Sat, Jun 25, 2011
THE Ministry of Manpower (MOM) would like to clarify some questions about the security bond posted by employers of foreign domestic workers.
The security bond is aimed at ensuring that employers remain responsible for the proper upkeep and maintenance of, as well as prompt salary payment to, foreign workers. It also prevents illegal deployment and ensures the timely repatriation of foreign workers.
The security bond applies to employers of both foreign domestic and non-domestic workers. These conditions are made known upfront when employers apply for a Work Permit on behalf of their foreign workers.
From 2005 to 2010, MOM forfeited an average of 65 (less than 0.04 per cent) security bonds for maids each year. As of December last year, there were 201,000 maids working in Singapore.
MOM understands employers' concerns that they should not be held responsible when their maids violate the Work Permit conditions on their own accord, especially outside designated work hours or on their rest days.

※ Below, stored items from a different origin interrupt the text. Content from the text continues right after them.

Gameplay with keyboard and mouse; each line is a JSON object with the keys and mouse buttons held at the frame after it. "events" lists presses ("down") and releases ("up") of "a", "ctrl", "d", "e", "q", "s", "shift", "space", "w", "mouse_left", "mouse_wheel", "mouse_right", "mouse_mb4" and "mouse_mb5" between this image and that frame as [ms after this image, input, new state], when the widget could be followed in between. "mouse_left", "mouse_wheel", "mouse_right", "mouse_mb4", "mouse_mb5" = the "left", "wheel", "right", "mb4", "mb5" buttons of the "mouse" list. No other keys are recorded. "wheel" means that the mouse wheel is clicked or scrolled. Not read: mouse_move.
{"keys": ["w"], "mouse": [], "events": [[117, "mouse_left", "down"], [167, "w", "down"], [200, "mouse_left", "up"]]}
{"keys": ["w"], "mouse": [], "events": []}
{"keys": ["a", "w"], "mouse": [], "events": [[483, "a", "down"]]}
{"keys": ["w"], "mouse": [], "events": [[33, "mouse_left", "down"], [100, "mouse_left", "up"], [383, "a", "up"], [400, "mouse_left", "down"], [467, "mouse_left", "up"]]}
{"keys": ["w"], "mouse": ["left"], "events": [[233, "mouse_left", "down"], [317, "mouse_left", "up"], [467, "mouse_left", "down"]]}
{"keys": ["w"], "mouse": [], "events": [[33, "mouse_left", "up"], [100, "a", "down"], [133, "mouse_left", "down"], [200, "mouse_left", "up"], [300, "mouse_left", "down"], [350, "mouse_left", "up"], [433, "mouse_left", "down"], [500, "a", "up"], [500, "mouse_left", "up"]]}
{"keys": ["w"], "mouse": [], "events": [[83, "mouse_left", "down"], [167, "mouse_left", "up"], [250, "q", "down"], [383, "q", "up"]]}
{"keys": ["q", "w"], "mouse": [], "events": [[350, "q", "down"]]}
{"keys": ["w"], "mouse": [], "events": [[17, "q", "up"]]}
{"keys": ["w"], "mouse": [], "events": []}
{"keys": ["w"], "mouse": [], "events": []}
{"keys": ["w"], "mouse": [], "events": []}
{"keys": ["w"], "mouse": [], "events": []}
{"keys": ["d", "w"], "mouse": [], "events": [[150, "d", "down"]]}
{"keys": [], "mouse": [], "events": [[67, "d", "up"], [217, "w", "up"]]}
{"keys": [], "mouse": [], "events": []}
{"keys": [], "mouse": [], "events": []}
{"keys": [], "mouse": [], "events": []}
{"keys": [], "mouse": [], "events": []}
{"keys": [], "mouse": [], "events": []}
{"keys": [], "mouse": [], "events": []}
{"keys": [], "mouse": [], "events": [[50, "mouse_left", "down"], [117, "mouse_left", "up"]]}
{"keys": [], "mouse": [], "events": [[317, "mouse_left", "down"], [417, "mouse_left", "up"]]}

Therefore, since January last year, MOM has removed employers' liability if the maid gets pregnant or breaches other Work Permit conditions that relate to her own behaviour.
It is untrue that the $5,000 security bond will be forfeited for pregnancy.
Even in the extreme case where the maid absconds and the employer is unable to repatriate her, only half of the security bond will be forfeited, so long as the employer has made reasonable efforts to locate the maid.
The forfeited security bond is used to cover repatriation and other related costs once the worker is found, so that it does not exact a cost on taxpayers in Singapore.
This includes the cost of providing food and temporary accommodation, as well as arranging for her repatriation to her home country. This is also the case for non-domestic foreign workers.
LEGISLATE REST DAY FOR MAIDS
MOM is studying the suggestion for the Government to legislate a weekly rest day for maids, with compensation in-lieu when the maid and employer mutually agree that the rest day be forgone.
We will need to consult all stakeholders, including employers, employment agencies, domestic workers and non-governmental organisations.
MOM would like to reassure employers that all views and feedback would be considered.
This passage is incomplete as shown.